■ Data for processing:
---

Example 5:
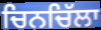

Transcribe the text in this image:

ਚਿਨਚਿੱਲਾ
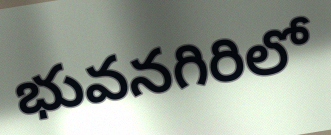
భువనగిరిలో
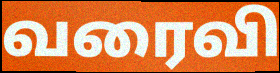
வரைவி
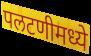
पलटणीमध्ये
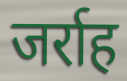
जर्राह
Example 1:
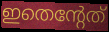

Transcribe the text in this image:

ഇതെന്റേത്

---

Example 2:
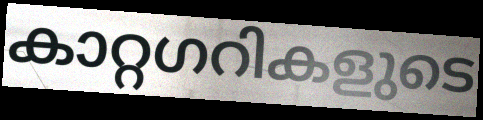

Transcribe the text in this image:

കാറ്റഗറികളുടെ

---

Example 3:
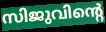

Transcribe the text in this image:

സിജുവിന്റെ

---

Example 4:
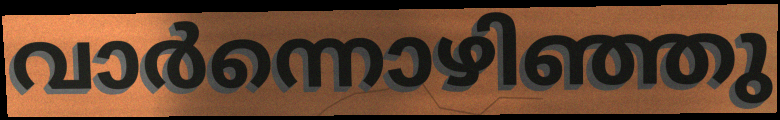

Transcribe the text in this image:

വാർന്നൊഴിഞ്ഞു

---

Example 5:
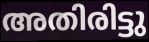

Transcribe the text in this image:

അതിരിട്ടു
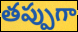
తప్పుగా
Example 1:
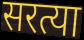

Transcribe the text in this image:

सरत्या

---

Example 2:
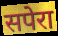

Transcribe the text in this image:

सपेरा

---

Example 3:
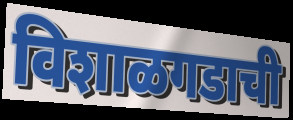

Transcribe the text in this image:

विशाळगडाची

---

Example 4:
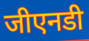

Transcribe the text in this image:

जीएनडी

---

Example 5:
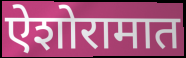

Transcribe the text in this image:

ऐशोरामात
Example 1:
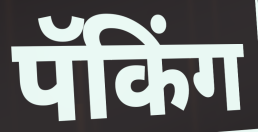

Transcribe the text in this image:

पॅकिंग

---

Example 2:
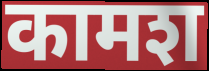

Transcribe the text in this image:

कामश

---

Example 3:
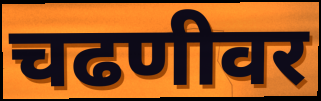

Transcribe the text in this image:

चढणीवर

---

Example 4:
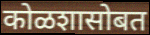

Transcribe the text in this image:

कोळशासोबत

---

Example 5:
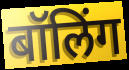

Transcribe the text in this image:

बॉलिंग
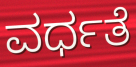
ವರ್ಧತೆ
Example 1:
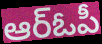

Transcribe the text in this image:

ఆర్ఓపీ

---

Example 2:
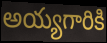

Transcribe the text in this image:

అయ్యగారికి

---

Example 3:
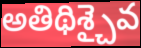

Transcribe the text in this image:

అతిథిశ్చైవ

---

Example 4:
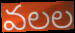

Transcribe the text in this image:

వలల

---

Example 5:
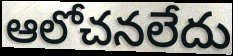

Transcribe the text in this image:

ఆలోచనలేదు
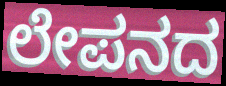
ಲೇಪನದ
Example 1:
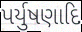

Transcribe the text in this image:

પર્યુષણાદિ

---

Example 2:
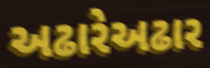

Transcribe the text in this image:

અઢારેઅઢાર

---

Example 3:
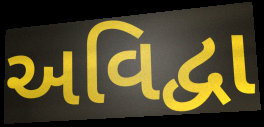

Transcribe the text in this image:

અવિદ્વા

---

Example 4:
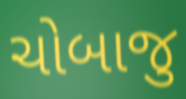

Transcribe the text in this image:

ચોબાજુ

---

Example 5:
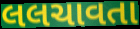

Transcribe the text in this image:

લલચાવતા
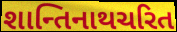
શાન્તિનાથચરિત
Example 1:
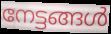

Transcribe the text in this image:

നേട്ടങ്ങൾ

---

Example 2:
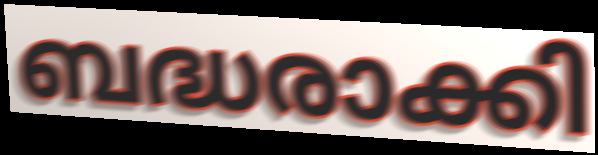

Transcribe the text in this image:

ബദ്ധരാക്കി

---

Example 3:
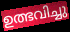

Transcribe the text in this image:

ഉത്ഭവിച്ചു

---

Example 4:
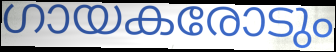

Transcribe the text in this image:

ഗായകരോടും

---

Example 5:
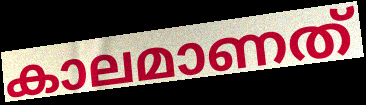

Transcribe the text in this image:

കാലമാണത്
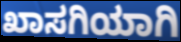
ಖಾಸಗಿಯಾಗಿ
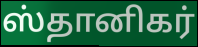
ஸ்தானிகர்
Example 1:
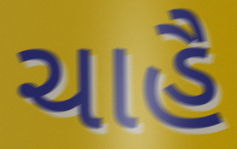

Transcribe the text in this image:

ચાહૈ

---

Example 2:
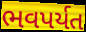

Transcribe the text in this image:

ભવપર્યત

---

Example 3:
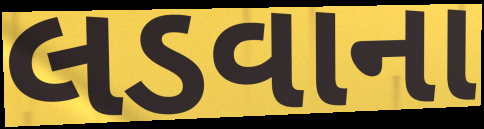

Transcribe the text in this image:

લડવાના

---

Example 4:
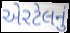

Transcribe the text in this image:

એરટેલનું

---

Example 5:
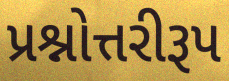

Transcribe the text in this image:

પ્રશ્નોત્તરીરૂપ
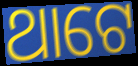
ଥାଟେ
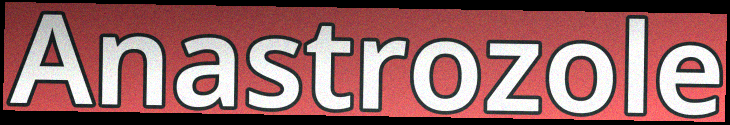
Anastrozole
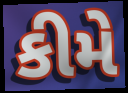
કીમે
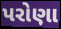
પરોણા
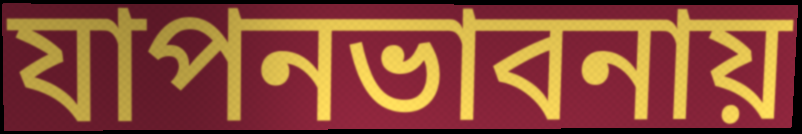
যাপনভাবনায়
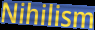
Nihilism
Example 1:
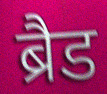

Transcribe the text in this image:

■ What the exercise asks:
Output every record above verbatim, excluding images.

■ Answer for the task:
---

Example 5:

Transcribe the text in this image:

ਚਿਨਚਿੱਲਾ
భువనగిరిలో
வரைவி
पलटणीमध्ये
जर्राह
Example 1:

Transcribe the text in this image:

ഇതെന്റേത്

---

Example 2:

Transcribe the text in this image:

കാറ്റഗറികളുടെ

---

Example 3:

Transcribe the text in this image:

സിജുവിന്റെ

---

Example 4:

Transcribe the text in this image:

വാർന്നൊഴിഞ്ഞു

---

Example 5:

Transcribe the text in this image:

അതിരിട്ടു
తప్పుగా
Example 1:

Transcribe the text in this image:

सरत्या

---

Example 2:

Transcribe the text in this image:

सपेरा

---

Example 3:

Transcribe the text in this image:

विशाळगडाची

---

Example 4:

Transcribe the text in this image:

जीएनडी

---

Example 5:

Transcribe the text in this image:

ऐशोरामात
Example 1:

Transcribe the text in this image:

पॅकिंग

---

Example 2:

Transcribe the text in this image:

कामश

---

Example 3:

Transcribe the text in this image:

चढणीवर

---

Example 4:

Transcribe the text in this image:

कोळशासोबत

---

Example 5:

Transcribe the text in this image:

बॉलिंग
ವರ್ಧತೆ
Example 1:

Transcribe the text in this image:

ఆర్ఓపీ

---

Example 2:

Transcribe the text in this image:

అయ్యగారికి

---

Example 3:

Transcribe the text in this image:

అతిథిశ్చైవ

---

Example 4:

Transcribe the text in this image:

వలల

---

Example 5:

Transcribe the text in this image:

ఆలోచనలేదు
ಲೇಪನದ
Example 1:

Transcribe the text in this image:

પર્યુષણાદિ

---

Example 2:

Transcribe the text in this image:

અઢારેઅઢાર

---

Example 3:

Transcribe the text in this image:

અવિદ્વા

---

Example 4:

Transcribe the text in this image:

ચોબાજુ

---

Example 5:

Transcribe the text in this image:

લલચાવતા
શાન્તિનાથચરિત
Example 1:

Transcribe the text in this image:

നേട്ടങ്ങൾ

---

Example 2:

Transcribe the text in this image:

ബദ്ധരാക്കി

---

Example 3:

Transcribe the text in this image:

ഉത്ഭവിച്ചു

---

Example 4:

Transcribe the text in this image:

ഗായകരോടും

---

Example 5:

Transcribe the text in this image:

കാലമാണത്
ಖಾಸಗಿಯಾಗಿ
ஸ்தானிகர்
Example 1:

Transcribe the text in this image:

ચાહૈ

---

Example 2:

Transcribe the text in this image:

ભવપર્યત

---

Example 3:

Transcribe the text in this image:

લડવાના

---

Example 4:

Transcribe the text in this image:

એરટેલનું

---

Example 5:

Transcribe the text in this image:

પ્રશ્નોત્તરીરૂપ
ଥାଟେ
Anastrozole
કીમે
પરોણા
যাপনভাবনায়
Nihilism
Example 1:

Transcribe the text in this image:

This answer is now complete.